Rejuveinix (RJX) Prevents Acute Liver Injury and Inflammation in the Lipopolysaccharide-Galactosamine (LPS-GalN) Mouse Model of acute respiratory distress syndrome (ARDS) and Multi-organ Failure. Mice were treated with i.p injections of RJX (0.5, 1.05, 2.1, 4.2 ml/kg, 0.5 ml/mouse) or normal saline 2 h before and 2 h post-injection of LPS-GalN. Except for untreated mice (Control), each mouse received 0.5 ml of LPS-GalN (consisting of 100 ng of LPS plus 8 mg of D-galactosamine) i.p. The RJX dose levels (in ml/kg) are indicated in parentheses. Panel A: Treatment‐naive control mouse; Panel B: Mouse challenged with LPS‐GalN and treated with vehicle (placebo) (i.e., NS); Panel C: Mouse challenged with LPS‐GalN and treated with 0.5 ml/kg 6‐fold diluted RJX; Panel D: Mouse challenged with LPS‐GalN and treated with 1.05 ml/kg 6‐fold diluted RJX; Panel E: Mouse challenged with LPS‐GalN and treated with 2.1 ml/kg 6‐fold diluted RJX; Panel D: Mouse challenged with LPS‐GalN and treated with 4.2 ml/kg 6‐fold diluted RJX; Panel B: White arrow (long): necrosis (see B1 of Supplementary Figure S11 for an enlarged inset); Black arrow: inflammatory cell infiltration (see B2 of Supplementary Figure S11 for an enlarged inset); White arrow (short): hemorrhage (see B3 of Supplementary Figure S11 for an enlarged inset). See text for a discussion of the findings. H&E ×400

FIGURE 8

In Vivo Protective Activity of Delayed-Onset Rejuveinix (RJX) Treatments in the Lipopolysaccharide-Galactosamine (LPS-GalN) Model of acute respiratory distress syndrome (ARDS) and Multiorgan Failure.
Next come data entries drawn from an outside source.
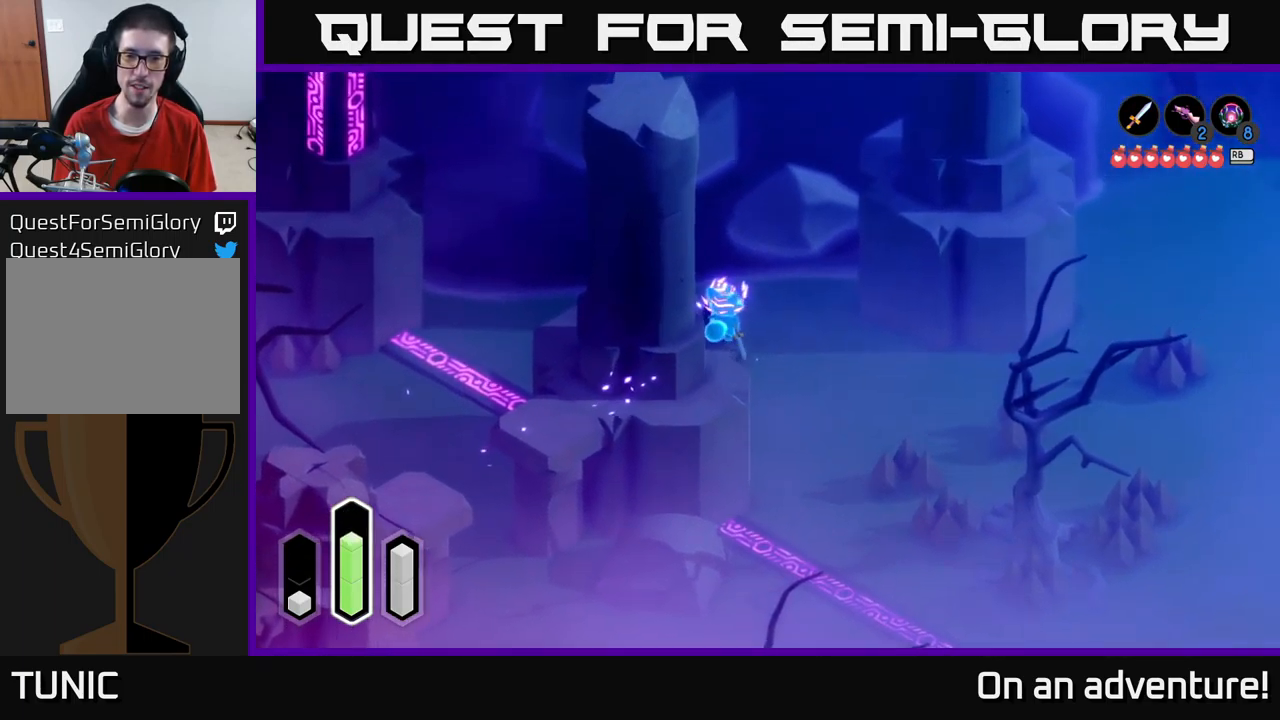
{"buttons": [], "left_stick": "up-right", "right_stick": "center", "events": [[150, "left_stick", "up-right"], [167, "A", "up"], [250, "A", "down"], [483, "A", "up"]]}
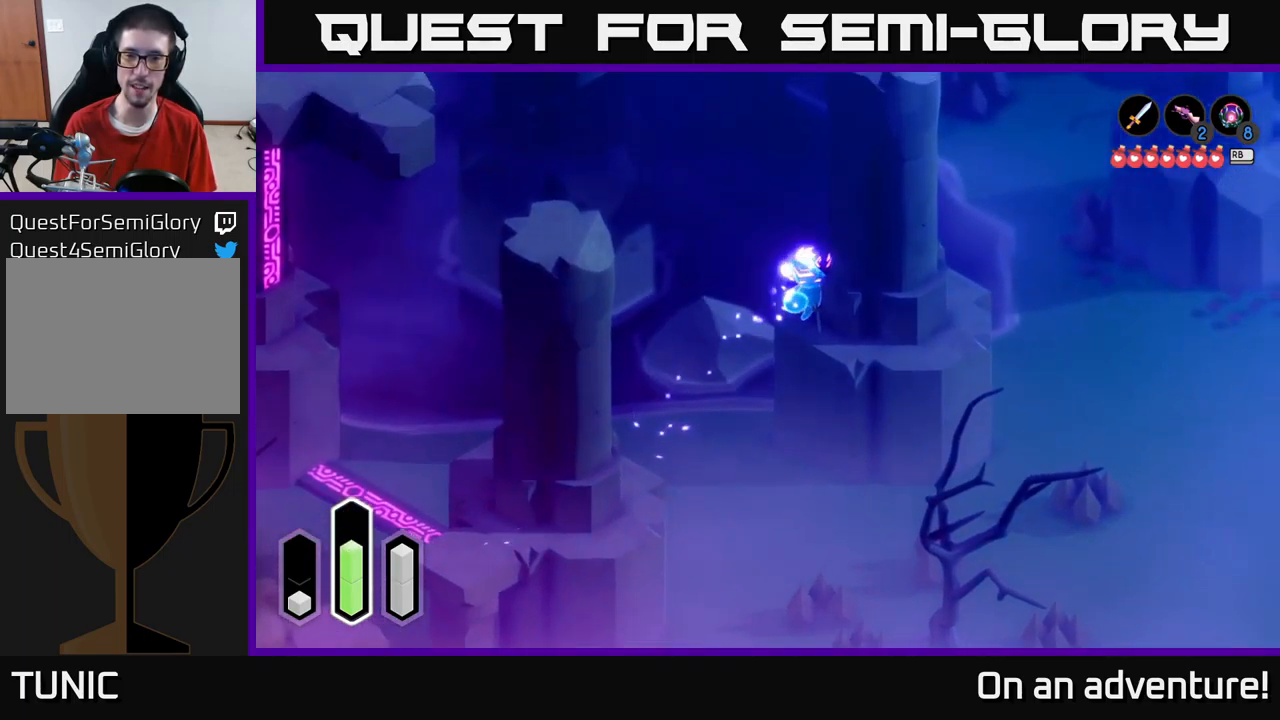
{"buttons": [], "left_stick": "right", "right_stick": "center", "events": [[217, "left_stick", "right"]]}
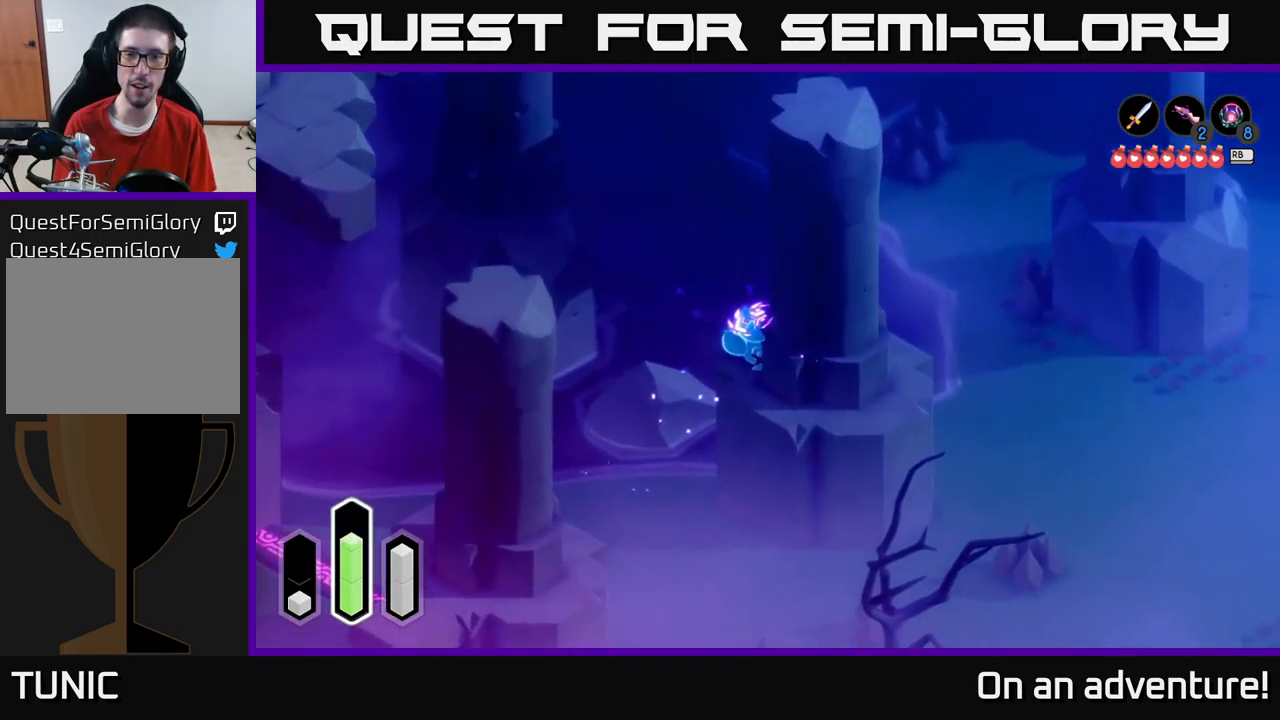
{"buttons": [], "left_stick": "down", "right_stick": "center", "events": [[217, "left_stick", "down"]]}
Groups of 6 BALB/C mice were treated with i.p. injections of 6-fold diluted RJX (4.2 ml/kg, 0.5 ml/mouse) or vehicle [normal saline (NS)] 2 and 3 h post-injection of LPS-GalN. Each mouse received 0.5 ml of LPS-GalN (consisting of 100 ng of LPS plus 8 mg of Dgalactosamine) i.p. Percent (%) survival for each treatment group is shown as a function of time after the LPS-GalN challenge. Depicted are the survival curves for each group along with the median survival times and the log-rank p-value for the comparison of LPS-GalN + RJX group vs. the LPS/GaIN + NS group.